▶ [About this task]
Examine the listing below and state how many of its lines contain the word "wurden". Write only the number.

▶ [Listed entries]
·····

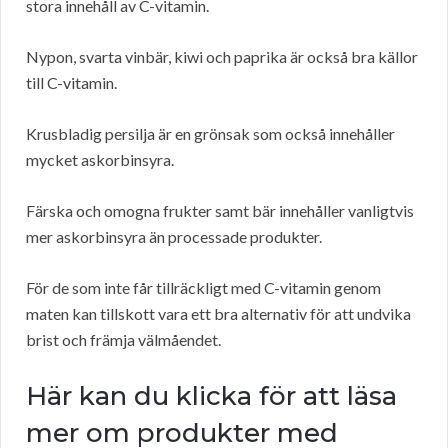
stora innehåll av C-vitamin.
Nypon, svarta vinbär, kiwi och paprika är också bra källor
till C-vitamin.
Krusbladig persilja är en grönsak som också innehåller
mycket askorbinsyra.
Färska och omogna frukter samt bär innehåller vanligtvis
mer askorbinsyra än processade produkter.
För de som inte får tillräckligt med C-vitamin genom
maten kan tillskott vara ett bra alternativ för att undvika
brist och främja välmåendet.
Här kan du klicka för att läsa
mer om produkter med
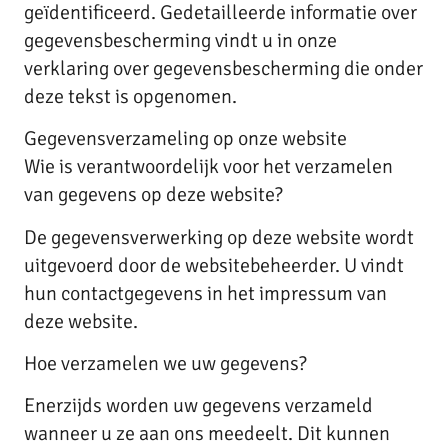
geïdentificeerd. Gedetailleerde informatie over
gegevensbescherming vindt u in onze
verklaring over gegevensbescherming die onder
deze tekst is opgenomen.
Gegevensverzameling op onze website
Wie is verantwoordelijk voor het verzamelen
van gegevens op deze website?
De gegevensverwerking op deze website wordt
uitgevoerd door de websitebeheerder. U vindt
hun contactgegevens in het impressum van
deze website.
Hoe verzamelen we uw gegevens?
Enerzijds worden uw gegevens verzameld
wanneer u ze aan ons meedeelt. Dit kunnen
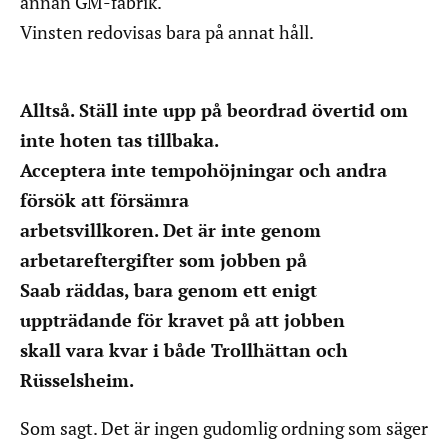
annan GM-fabrik.
Vinsten redovisas bara på annat håll.
Alltså. Ställ inte upp på beordrad övertid om
inte hoten tas tillbaka.
Acceptera inte tempohöjningar och andra
försök att försämra
arbetsvillkoren. Det är inte genom
arbetareftergifter som jobben på
Saab räddas, bara genom ett enigt
uppträdande för kravet på att jobben
skall vara kvar i både Trollhättan och
Rüsselsheim.
Som sagt. Det är ingen gudomlig ordning som säger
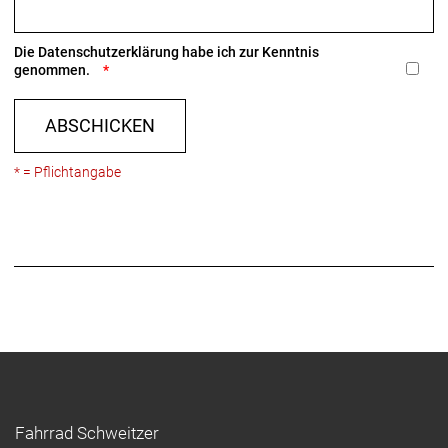
Die
Datenschutzerklärung
habe ich zur Kenntnis
genommen.
ABSCHICKEN
* = Pflichtangabe
Fahrrad Schweitzer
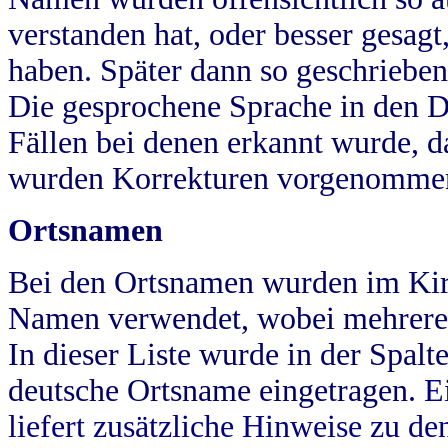
verstanden hat, oder besser gesag
haben. Später dann so geschrieben
Die gesprochene Sprache in den Dö
Fällen bei denen erkannt wurde, da
wurden Korrekturen vorgenomme
Ortsnamen
Bei den Ortsnamen wurden im Kir
Namen verwendet, wobei mehrere
In dieser Liste wurde in der Spalt
deutsche Ortsname eingetragen.
E
liefert zusätzliche Hinweise zu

·····

▶ [Result for this task]
2